Athletes who are not sure how much fluid to drink can monitor hydration using two helpful techniques:
- Weigh yourself before and after practice in minimal clothing. For every pound lost during the workout, drink 2-3 cups (16-24 oz) of fluid to properly rehydrate the body.
- Check urine color. Urine that is dark gold in color indicates dehydration. Urine similar in color to pale lemonade or weak tea is a sign of a hydrated athlete.
Signs and Symptoms of Dehydration:
- Lack of concentration
- Early fatigue in training
- Difficulty tolerating heat
- Delayed Recovery
- Muscle cramps
- Headache
- Nausea / Vomiting
- Elevated heart rate above normal
Use the following guidelines for the maintenance of optimal hydration:
- Before Exercise: 16-20 ounces within the two-hour period prior to exercise.
- During Exercise: 4-8 ounces (2-4 gulps) every 15-20 minutes during exercise.
- Post Exercise: Replace 16-24 ounces (2-3 cups) for every one pound of body weight lost during exercise within 30 minutes.

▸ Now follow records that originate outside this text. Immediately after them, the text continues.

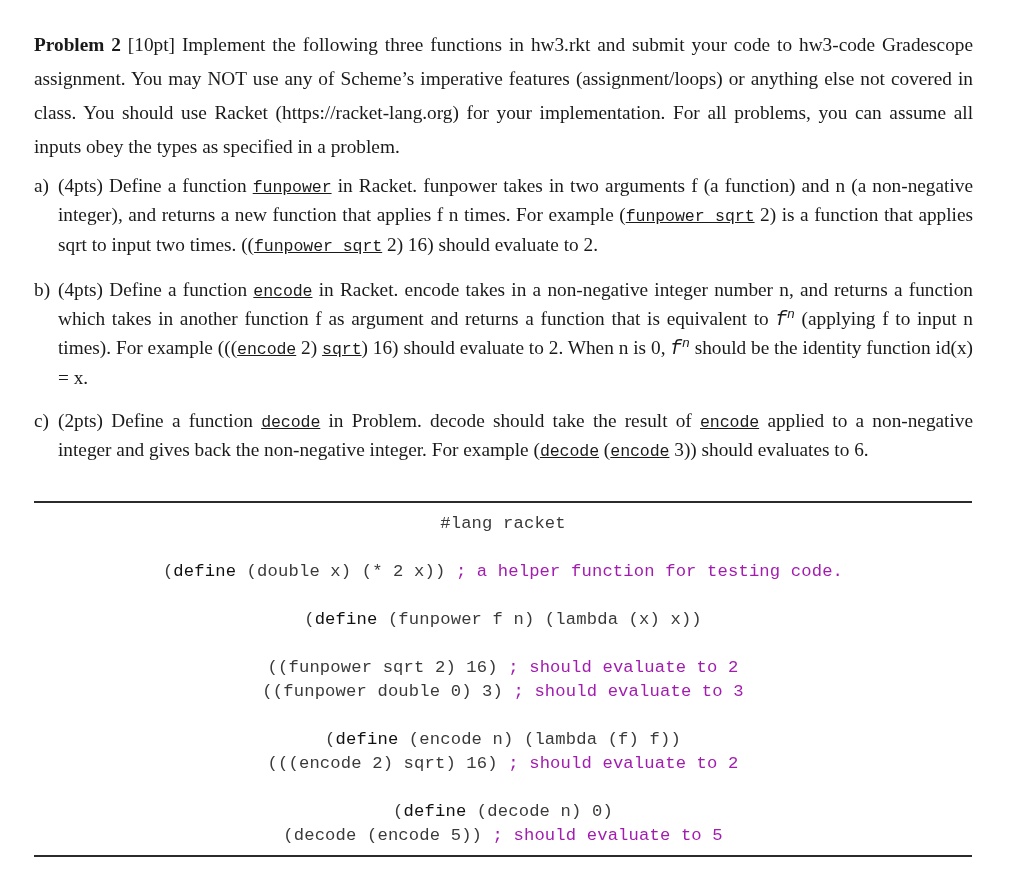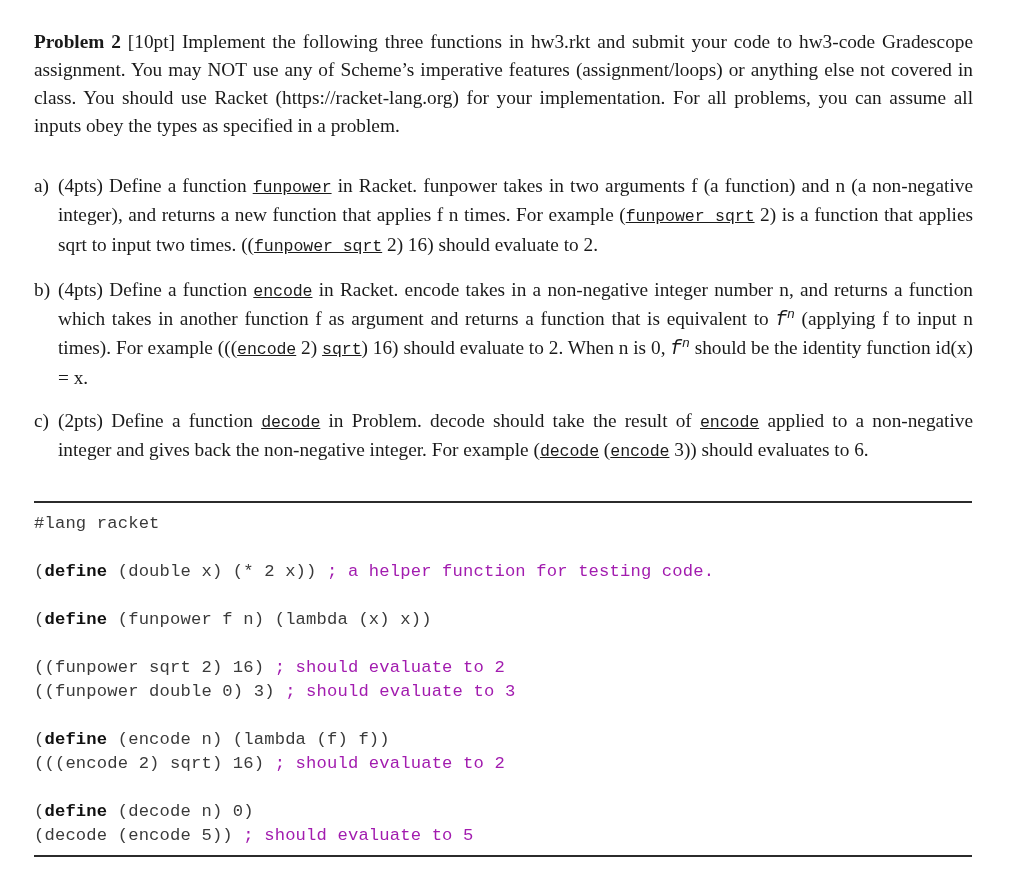--- a/index.html
+++ b/index.html
@@ -23,21 +23,21 @@
     padding: 0;
   }
 
   
   .intro {
     position: absolute;
     left: 34px;
     top: 9px;
     width: 939px;
     font-size: 19.3px;
-    line-height: 28px;
+    line-height: 34px;
     text-align: justify;
     text-justify: inter-word;
     hyphens: none;
   }
   .intro b { font-weight: bold; }
 
   
   .problem-list {
     position: absolute;
     left: 34px;
@@ -99,24 +99,25 @@
   }
   .code-body {
     padding-top: 9px;
     padding-bottom: 7px;
     font-family: "Liberation Mono", "DejaVu Sans Mono", monospace;
     font-size: 17.2px;
     line-height: 24px;
     color: #3a3a3a;
     white-space: pre;
     letter-spacing: 0.15px;
+    text-align: center;
   }
   .code-line { display: block; height: 24px; }
   .code-line.blank { height: 24px; }
-  .kw { font-weight: bold; color: #101010; }
+  .kw { font-weight: normal; color: #101010; }
   .cm { color: #a21caf; }
 </style>
 </head>
 <body>
 
 <div class="page">
 
   <p class="intro"><b>Problem 2</b> <span>[10pt]</span><span> Implement the following three functions in hw3.rkt and submit your code to hw3-code Gradescope assignment.  You may NOT use any of Scheme’s imperative features (assignment/loops) or anything else not covered in class. You should use Racket (https://racket-lang.org) for your implementation. For all problems, you can assume all inputs obey the types as specified in a problem.</span></p>
 
   <div class="problem-list">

Ask Nutrition Synergy how much water you need, and how you can find out if you might benefit from additional sodium, potassium, or if you should include a carbohydrate source during exercise as these nutrients can effect performance as well.
During competitive sports events, it is easy to get caught up in the game and forget to hydrate, so remember to drink whenever water breaks are offered at regular intervals during practice and competition. To properly prepare in advance for your training sessions, Carry a water bottle at all times, try drinking a smoothie, have soups / broths during the day, and include a variety of fruits/veggies with high water content. Staying on track with your hydration plan is the best habit you can have as a competitive athlete, and one factor of performance that is within your control!